=== What you will do ===
Could you convert the lines in all the rows below into a Markdown table with the columns "Number" and "Text", numbering each line and skipping blank lines? Leave the pictures out of the answer.

=== Given records ===
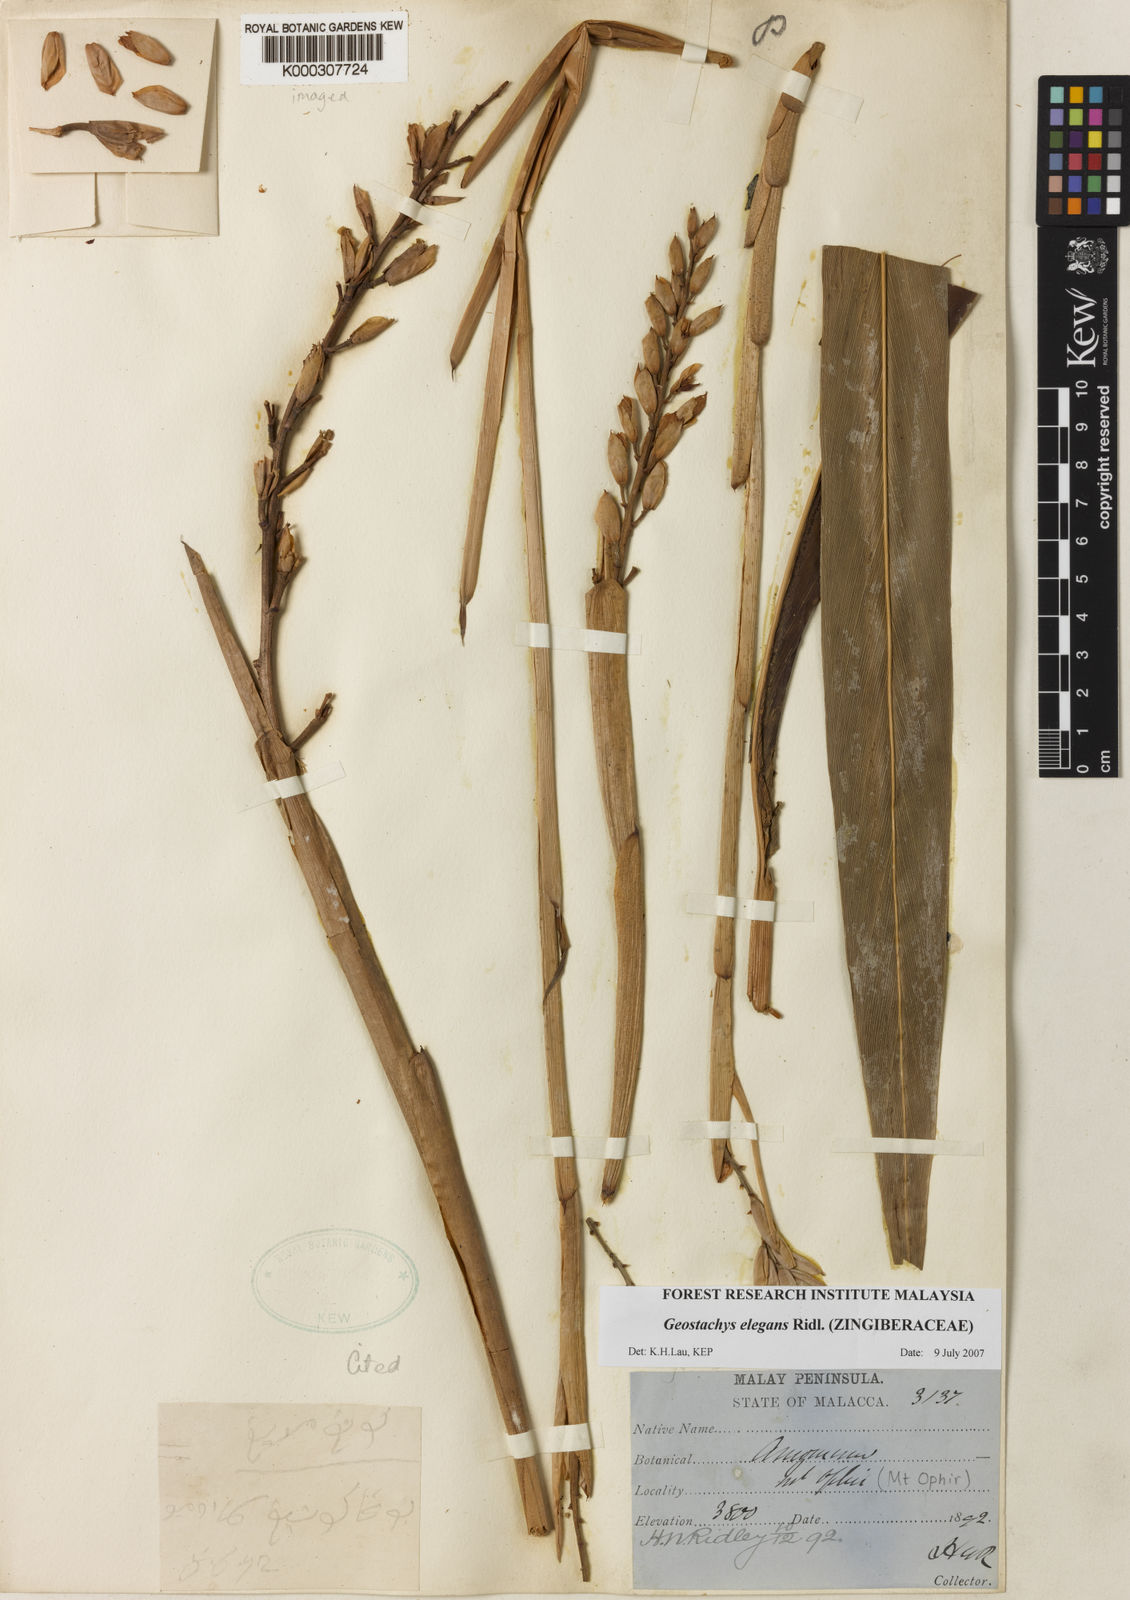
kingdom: Plantae
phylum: Tracheophyta
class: Liliopsida
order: Zingiberales
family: Zingiberaceae
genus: Geostachys
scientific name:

=== The solution ===
| Number | Text |
|---|---|
| 1 | kingdom: Plantae |
| 2 | phylum: Tracheophyta |
| 3 | class: Liliopsida |
| 4 | order: Zingiberales |
| 5 | family: Zingiberaceae |
| 6 | genus: Geostachys |
| 7 | scientific name: |